Arjuna dropped to one knee before the spirit and placed Elion's sword at its feet.

"I remember your voice in the rain. Your laugh when we failed to summon fire the first time. I remember the girl you loved, even if I can't name her. I remember you."

Elion's blade fell from his hands.

He staggered back.

The fire around him dimmed—then shimmered.

And the ghost knelt.

"You passed," Elion said, voice soft now. "You passed, brother. And for the first time in a thousand years… so did I."

The spirit faded.

Only the sword remained.

It pulsed once.

Then fell silent.

Arjuna stood, bloody but alive. The wound across his chest already beginning to close—slowly, painfully.
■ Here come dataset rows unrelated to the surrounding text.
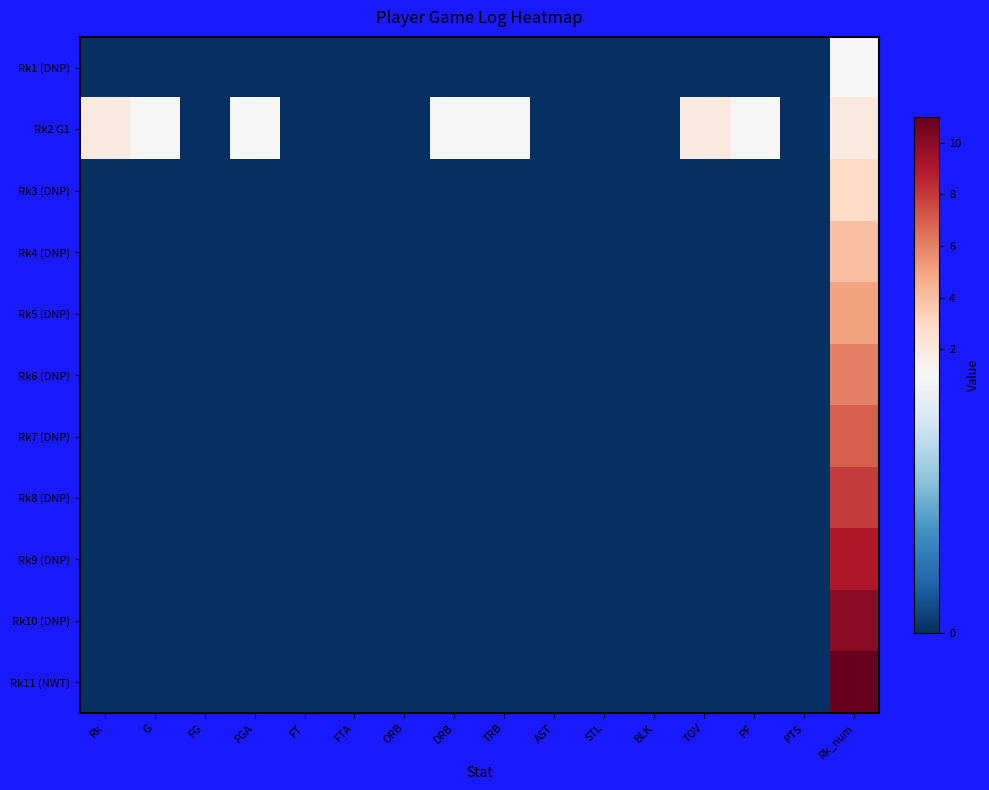

Count the number of categories in the chart.

16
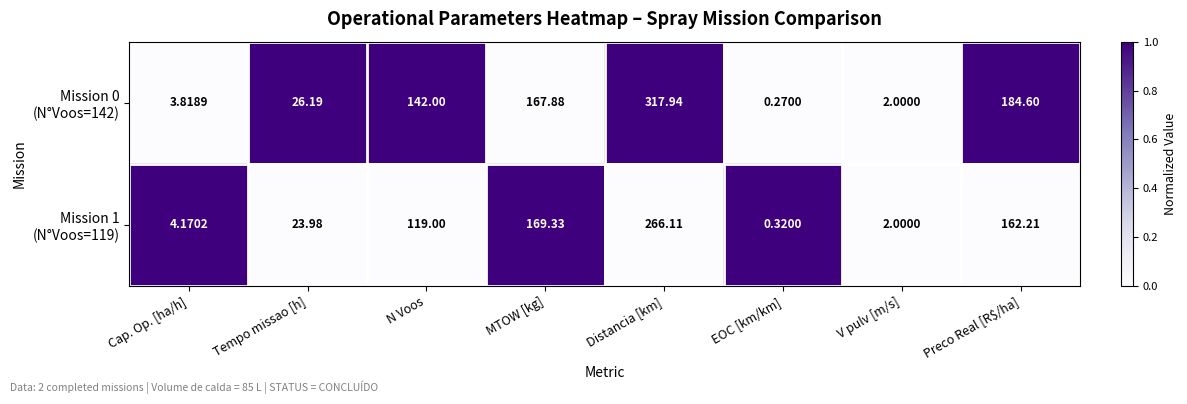

Which category has the lowest value across all series?

EOC [km/km]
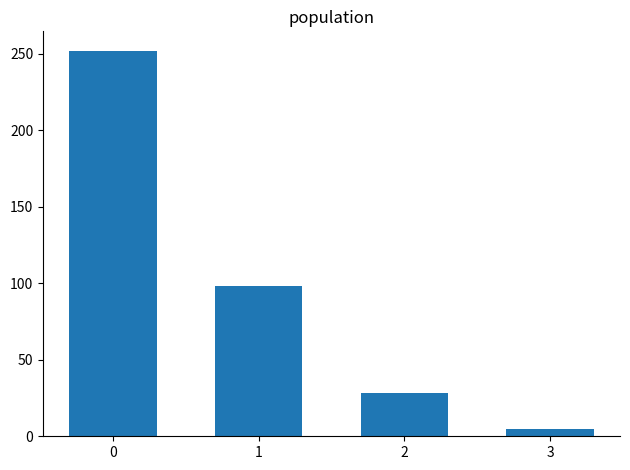

What is the difference between the maximum and minimum values?

247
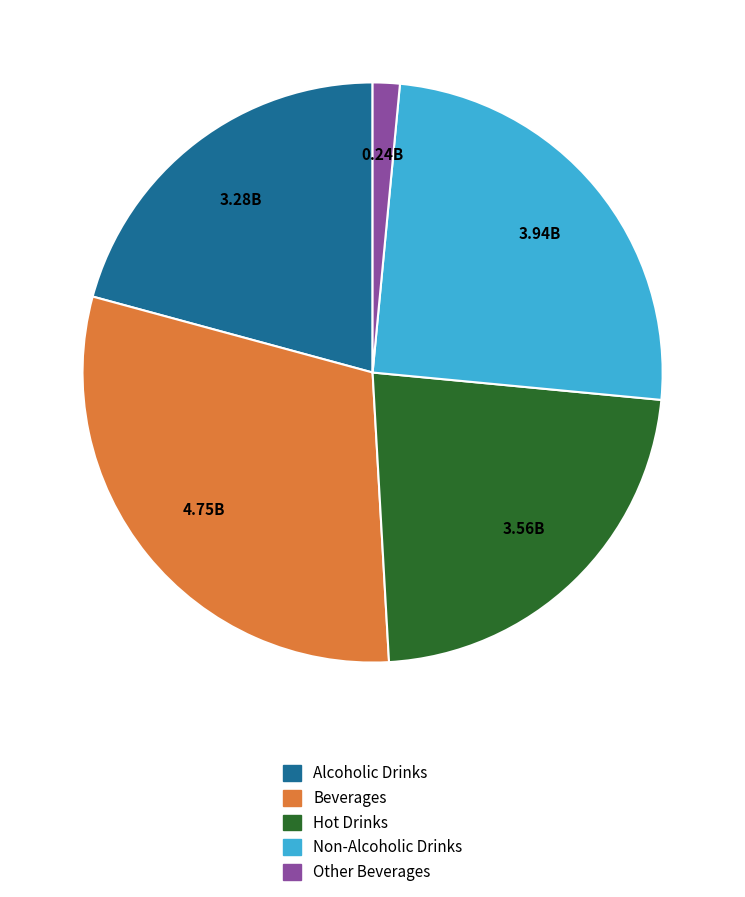

The Hot Drinks slice represents 14% of the pie. True or false?

False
Not with magic. With memory.

Tellen helped him down the stairs.

"So?" the historian asked.

"I remember his name," Arjuna said. "And that's enough."

"What now?"

Arjuna looked back at the chapel.

The statue outside had changed.

The knight's hands no longer cupped the air.

They held a flame.

That night, they left Ashwood.

Beneath them, the ruins settled into sleep again.

But deep within the chapel, the reliquary's walls shifted.

New names burned into being.

THORNEELIONARJUNA

The last one pulsed once.

Then faded.

And above, unseen in the black sky, the first star of the Black Vow began to stir.